Il barbakan? Cosa poteva mai essere? Il barba giuan o la barba di un cane? No, che andava a pensare. Doveva trattarsi per forza di qualche fortificazione che associò per ignoranza al Barbarossa, visto il suffisso che la contraddistingue, ma che nell’etimologia non gli diceva proprio niente. così cercò di giocarsi nel migliore dei modi possibili l’improbabile occasione che gli era capitata.

– L’ho visto in tv prima di partire!

– Guardi molta televisione?

All’epoca guardava molta più televisione di adesso, a dire il vero, ma non ricorda bene come proseguì il dialogo. La memoria, la sua amata e fallibile memoria, ha ricostruito un percorso tutto suo, basato principalmente sullo sguardo. Era perso, ma quello, a dire il vero lo era sempre stato. Era incredulo, e forse, per la prima volta in vita sua, ottimista… cioè poteva sperare in qualcosa di meglio! Cominciava a credere che qualcosa, qualcos’altro, anche solo temporaneamente, fosse addirittura possibile.

A volte prova ancora a ricostruire l’atmosfera di quella sera, ma l’atmosfera, almeno in parte, la fanno le persone. Così non gli resta che  ricordare la liquidità dell’aria, assottigliata nel movimento ipnotico delle onde che correvano da lui a lei e che tornavano lentamente, come una marea d’anima.

Anche lei, come lui, era vestita in nero. Anche lei, come lui, era triste, ma per altri motivi. No, non sapeva ancora il perché. Anche lei, come lui, amava il cinema, anche se preferiva quello francese e non conosceva quello italiano. Anche lei, come lui, si sentiva in sovrappeso. E forse anche lei aveva visto almeno una volta i castelli polacchi.

Ma come in ogni favola contemporanea che si rispetti, a mezzanotte scatta il coprifuoco, perché a quell’ora passa l’ultimo autobus della sera e no, non si hanno in tasca i soldi per un taxi. Quello sono da conservare per un gioco per cui vale davvero la pena.

Prima di andare lei chiese a lui, tu da dove vieni?

– Genova.

– Genova?

– La città di Cristoforo Colombo.

– Ah, già, quello della scoperta dell’America. Uno che comunque si è perso.

Tornarono a casa e dormirono. Poco e male o comunque troppo. Ci pensarono e si ripensarono. Senza sapere che l’inarrivabile è l’unica motivazione possibile dei nostri tempi (questa io la lascerei aperta così)  si incontrarono per non stare insieme ma per imparare l’uno dall’altra l’irrazionalità della bellezza del mondo. Questo è stato il loro primo incontro, o almeno è così che lo ricorda mentre rilegge da un foglio stropicciato e logoro quella che fu la loro prima mail.
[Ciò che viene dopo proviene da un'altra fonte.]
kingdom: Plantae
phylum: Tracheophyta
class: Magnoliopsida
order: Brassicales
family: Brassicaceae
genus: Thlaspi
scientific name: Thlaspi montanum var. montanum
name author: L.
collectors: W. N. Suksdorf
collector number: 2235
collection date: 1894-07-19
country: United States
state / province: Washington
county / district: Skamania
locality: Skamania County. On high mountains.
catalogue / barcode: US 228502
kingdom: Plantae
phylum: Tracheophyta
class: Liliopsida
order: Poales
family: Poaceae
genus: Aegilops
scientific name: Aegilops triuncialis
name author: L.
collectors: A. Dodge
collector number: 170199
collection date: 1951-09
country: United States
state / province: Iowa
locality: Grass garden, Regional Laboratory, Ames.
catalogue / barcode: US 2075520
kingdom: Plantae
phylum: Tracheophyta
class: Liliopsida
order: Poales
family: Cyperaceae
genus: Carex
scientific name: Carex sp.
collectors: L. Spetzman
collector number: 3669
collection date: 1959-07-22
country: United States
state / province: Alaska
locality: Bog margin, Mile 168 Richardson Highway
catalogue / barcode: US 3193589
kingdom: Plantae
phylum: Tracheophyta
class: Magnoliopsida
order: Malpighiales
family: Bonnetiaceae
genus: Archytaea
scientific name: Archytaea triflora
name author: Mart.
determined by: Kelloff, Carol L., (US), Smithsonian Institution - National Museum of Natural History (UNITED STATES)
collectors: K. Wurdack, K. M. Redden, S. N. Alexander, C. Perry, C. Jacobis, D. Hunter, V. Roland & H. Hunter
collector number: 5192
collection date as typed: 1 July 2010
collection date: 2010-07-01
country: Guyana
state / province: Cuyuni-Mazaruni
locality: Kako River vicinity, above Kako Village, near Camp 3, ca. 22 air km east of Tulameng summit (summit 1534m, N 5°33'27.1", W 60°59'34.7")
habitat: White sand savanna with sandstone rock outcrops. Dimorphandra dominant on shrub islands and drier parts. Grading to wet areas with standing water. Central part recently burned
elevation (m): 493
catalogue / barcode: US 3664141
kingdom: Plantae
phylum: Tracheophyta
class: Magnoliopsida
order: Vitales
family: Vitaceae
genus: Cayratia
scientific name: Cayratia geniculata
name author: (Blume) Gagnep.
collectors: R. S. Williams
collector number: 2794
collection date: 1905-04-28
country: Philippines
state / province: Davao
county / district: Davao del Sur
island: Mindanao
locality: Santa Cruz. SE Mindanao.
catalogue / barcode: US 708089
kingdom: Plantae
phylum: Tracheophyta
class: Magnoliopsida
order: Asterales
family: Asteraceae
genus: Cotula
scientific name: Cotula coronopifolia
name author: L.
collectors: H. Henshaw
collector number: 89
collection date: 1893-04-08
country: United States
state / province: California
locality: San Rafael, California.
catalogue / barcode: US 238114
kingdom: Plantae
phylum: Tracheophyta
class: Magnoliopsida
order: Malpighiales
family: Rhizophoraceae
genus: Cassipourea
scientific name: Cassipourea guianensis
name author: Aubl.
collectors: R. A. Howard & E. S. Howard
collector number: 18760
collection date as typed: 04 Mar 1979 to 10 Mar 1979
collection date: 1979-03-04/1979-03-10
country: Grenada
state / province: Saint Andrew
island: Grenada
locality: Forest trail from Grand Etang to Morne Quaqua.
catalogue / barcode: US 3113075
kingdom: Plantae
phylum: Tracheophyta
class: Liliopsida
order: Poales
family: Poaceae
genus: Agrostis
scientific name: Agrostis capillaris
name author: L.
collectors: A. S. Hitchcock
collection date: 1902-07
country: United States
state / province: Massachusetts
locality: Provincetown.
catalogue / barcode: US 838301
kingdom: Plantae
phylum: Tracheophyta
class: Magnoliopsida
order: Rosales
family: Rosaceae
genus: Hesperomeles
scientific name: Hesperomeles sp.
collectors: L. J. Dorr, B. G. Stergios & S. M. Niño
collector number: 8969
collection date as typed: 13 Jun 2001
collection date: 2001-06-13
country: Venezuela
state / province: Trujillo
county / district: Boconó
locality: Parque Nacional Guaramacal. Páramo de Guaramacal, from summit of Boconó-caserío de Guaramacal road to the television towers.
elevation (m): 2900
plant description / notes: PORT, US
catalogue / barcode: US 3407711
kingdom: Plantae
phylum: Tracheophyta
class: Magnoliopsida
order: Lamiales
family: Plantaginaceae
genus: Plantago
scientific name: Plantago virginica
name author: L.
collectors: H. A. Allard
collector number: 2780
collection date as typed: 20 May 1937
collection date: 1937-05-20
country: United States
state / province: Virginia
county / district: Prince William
L’indomani lui gettò quel messaggio nel mare aperto della lista pubblica. Tutti lo lessero, anche lei, senza capirne l’importanza che quelle parole avrebbero poi avuto nella sua vita. Importanza che ora la porta a piangere e a uscire fuori dalla mia stanza ogni volta che ci ripensa.

Lui le scrive una lettera. La prima di molte. Lei risponderà a tutte, o quasi.  Entrambi ne conserveranno ogni copia, riposte per bene, una a una, in una scatola, come foglie destinate a conservare immagini e profumi di questo loro viaggio che da singolare è diventato plurale. La prima lettera scritta per lei è questa.

 

“Se stai leggendo queste parole vuol solo dire che ho avuto due volte coraggio, anzi tre: il primo a scriverle, il secondo a mandartele e il terzo… lo scoprirai leggendole.

È successo. È successo che ho incontrato una persona. Non so come, quando e perché. Non ero pronto, non lo volevo, non me l’aspettavo, ma ero lì in quel momento, quando lei iniziò a parlare. Disse una cosa semplice e mi meravigliai, mi meravigliai della sua semplicità. Risposi in modo stupido. Finisco sempre con dire un sacco di cose stupide in sua presenza. Lei parlava, e parola dopo parola mi accorgevo che l’unica che volessi realmente sentire era quella che mi avrebbe fatto continuare quella conversazione per tutta la vita, restando sempre nel mezzo, così stupidamente felice.

Ora vuoi sentire la buona notizia? Ecco, la persona che ho incontrato sei tu, sempre che questa possa essere considerata una buona notizia. Quella cattiva è che non so assolutamente come stare con te e tutto ciò mi spaventa da morire.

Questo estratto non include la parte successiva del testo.